NOTE: The first 3 arguments (source_ds, target_gm, source_gm) in the xcube_resampling.resample_in_space are not required and will be inferred automatically from the config file's dataset and gridmapping section.

temporal_resample_params

This section enables user to define the parameters for temporal resampling of the dataset. For a full list of supported parameters, refer to the xcube_resampling.resample_in_time Python API documentation.

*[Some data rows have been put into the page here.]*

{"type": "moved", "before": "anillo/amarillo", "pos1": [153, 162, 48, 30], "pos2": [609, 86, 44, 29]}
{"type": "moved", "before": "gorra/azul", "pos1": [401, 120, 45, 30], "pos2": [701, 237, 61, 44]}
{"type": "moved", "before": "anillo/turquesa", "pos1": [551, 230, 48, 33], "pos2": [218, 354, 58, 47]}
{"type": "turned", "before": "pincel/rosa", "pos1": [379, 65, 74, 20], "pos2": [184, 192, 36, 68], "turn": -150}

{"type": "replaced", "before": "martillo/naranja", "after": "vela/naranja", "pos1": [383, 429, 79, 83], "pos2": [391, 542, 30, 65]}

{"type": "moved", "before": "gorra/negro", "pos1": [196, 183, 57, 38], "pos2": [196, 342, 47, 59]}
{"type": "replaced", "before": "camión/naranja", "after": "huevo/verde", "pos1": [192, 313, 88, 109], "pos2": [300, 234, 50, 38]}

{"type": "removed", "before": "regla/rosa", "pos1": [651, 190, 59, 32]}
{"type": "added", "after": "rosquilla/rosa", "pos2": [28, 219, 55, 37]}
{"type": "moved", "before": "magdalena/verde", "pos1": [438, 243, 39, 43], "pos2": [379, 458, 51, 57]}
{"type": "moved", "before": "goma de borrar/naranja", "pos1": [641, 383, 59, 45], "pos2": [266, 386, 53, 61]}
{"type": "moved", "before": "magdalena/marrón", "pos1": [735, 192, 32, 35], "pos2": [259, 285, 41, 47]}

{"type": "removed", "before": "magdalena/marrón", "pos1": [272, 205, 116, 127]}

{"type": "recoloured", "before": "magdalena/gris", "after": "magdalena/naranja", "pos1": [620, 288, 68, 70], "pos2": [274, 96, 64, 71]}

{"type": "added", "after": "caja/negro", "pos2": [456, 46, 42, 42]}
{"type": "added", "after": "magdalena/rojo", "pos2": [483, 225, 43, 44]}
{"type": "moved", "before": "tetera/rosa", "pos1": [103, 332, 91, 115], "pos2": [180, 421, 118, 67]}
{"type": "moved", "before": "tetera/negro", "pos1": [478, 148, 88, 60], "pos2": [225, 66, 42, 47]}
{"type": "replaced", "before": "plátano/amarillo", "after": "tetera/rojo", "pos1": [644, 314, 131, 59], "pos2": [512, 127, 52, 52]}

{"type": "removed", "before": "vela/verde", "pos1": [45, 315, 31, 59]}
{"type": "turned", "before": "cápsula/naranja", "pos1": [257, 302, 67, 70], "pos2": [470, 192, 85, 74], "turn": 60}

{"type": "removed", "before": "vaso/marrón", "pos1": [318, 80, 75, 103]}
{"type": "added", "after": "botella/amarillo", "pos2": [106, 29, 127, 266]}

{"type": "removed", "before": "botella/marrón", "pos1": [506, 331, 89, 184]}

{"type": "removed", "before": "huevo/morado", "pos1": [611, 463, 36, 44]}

NOTE: The argument frequency is required; the remaining keyword arguments are optional.

custom_processing

This section enables users to define a Python function that is executed after opening the data. It allows for custom dataset manipulation, making it particularly useful for handling unstructured datasets. The function must accept an xarray.Dataset as input and return a modified xarray.Dataset as output.

Properties:

module_path: Path to the Python module relative to the config file.
function_name: Name of the function within the specified module. The function must take an xarray.Dataset as input and return a transformed xarray.Dataset.

store_id

The store identifier is used within the xcube ecosystem to specify different data stores. For more information about the available data stores, refer to the xcube data store documentation, or check the README of each specific data store plugin on GitHub, where links are given below.

Allowed Values:

store_params

The store-specific parameters define the configuration for a particular data store. These parameters can be retrieved using get_data_store_params_schema(store_id). For more details, refer to the xcube data store documentation, or consult the README of each specific data store plugin on GitHub, which is linked in the store_id section.

spatial_res

Spatial Resolution of the final grid mapping.

crs

The Coordinate Reference System (CRS) defines the coordinate reference system of the final grid mapping. Note that the CRS should be provided as a string, e.g., "EPSG:4326".

bbox

The bounding box of the final grid mapping, expressed in the units of the CRS, is provided as [west, south, east, north].

tile_size

The spatial chunk size in the grid mapping. If a single integer is provided, a square tile size is assumed. Otherwise, specify a list in the format [x, y] or [lon, lat].

Default: [1024, 1024]

visualize

Switch between visualization in table, if True, and logging, if False.

Default: True

force_preload

If True, all data IDS given in section preload_datasets will be preloaded. If False, only non-preloaded datasets will be preloaded.

Default: True

gdal_http_params

GDAL http environment variables which are used when opening a tif file with rioxarray.open_rasterio, which uses GDAL driver under the hood, from a remote source.

Properties:

gdal_http_max_retry: Maximal number of retries of an HTTP request in GDAL. Defaults set to 10.
gdal_http_retry_delay: Delay in seconds between retries of an HTTP request in GDAL. Defaults set to 5.